Top of EXERCISE DATA

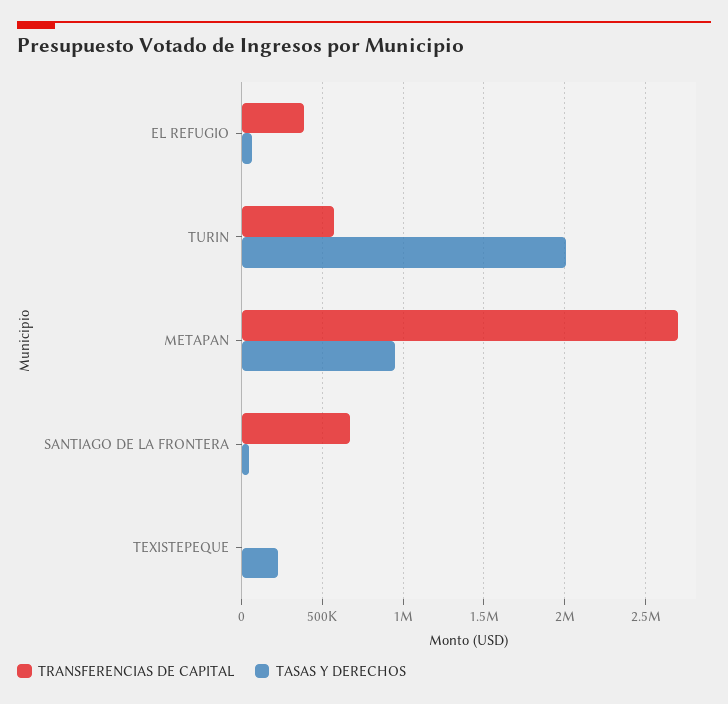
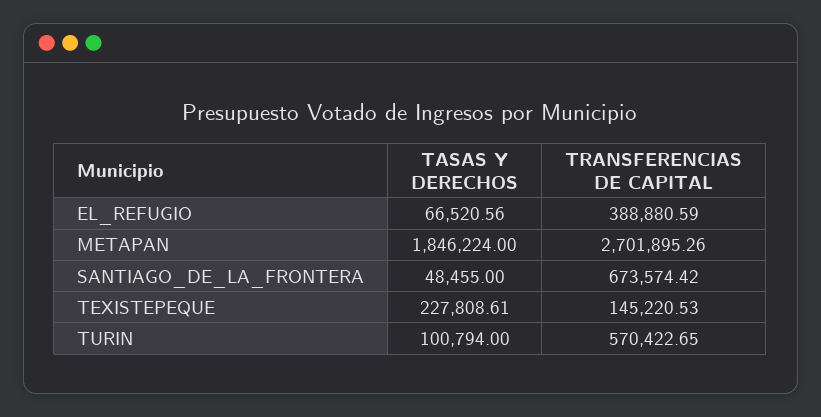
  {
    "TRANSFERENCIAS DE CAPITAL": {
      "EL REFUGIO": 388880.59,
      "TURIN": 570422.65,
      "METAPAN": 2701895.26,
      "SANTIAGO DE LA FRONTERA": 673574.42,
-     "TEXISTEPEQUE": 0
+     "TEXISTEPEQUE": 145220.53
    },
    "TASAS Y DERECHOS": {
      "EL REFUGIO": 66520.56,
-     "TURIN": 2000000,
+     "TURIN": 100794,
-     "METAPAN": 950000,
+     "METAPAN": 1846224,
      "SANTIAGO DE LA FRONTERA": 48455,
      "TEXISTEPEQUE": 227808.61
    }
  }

Bottom of EXERCISE DATA
Top of EXERCISE DATA

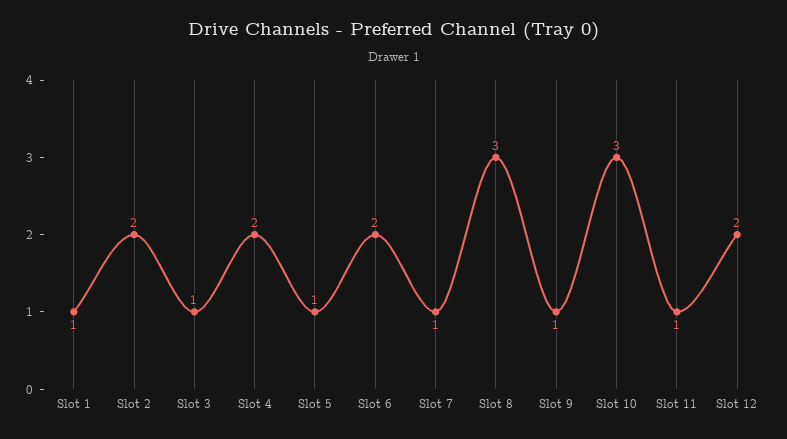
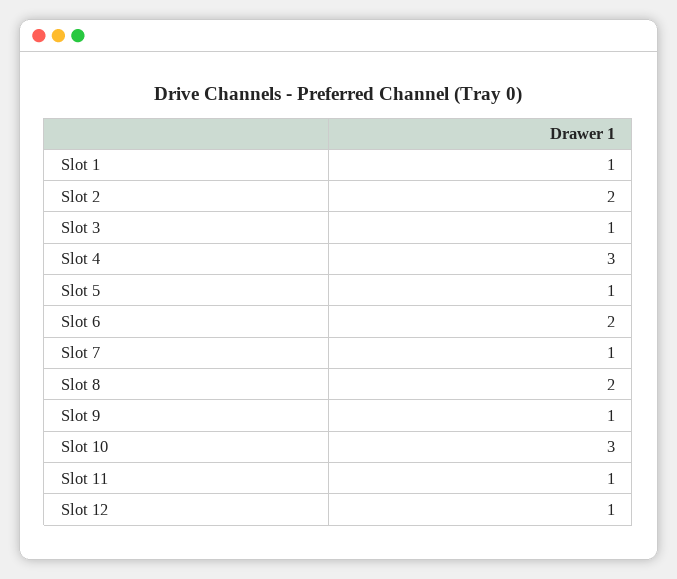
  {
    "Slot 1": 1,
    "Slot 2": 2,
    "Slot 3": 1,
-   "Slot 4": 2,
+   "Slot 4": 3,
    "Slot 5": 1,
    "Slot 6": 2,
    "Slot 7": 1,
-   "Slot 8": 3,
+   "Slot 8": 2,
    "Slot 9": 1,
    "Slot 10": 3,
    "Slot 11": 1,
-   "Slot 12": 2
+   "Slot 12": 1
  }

Bottom of EXERCISE DATA

PROBLEM
From the records above, return each line where "TURIN" occurs.

ANSWER TO THE EXERCISE
      "TURIN": 570422.65,
-     "TURIN": 2000000,
+     "TURIN": 100794,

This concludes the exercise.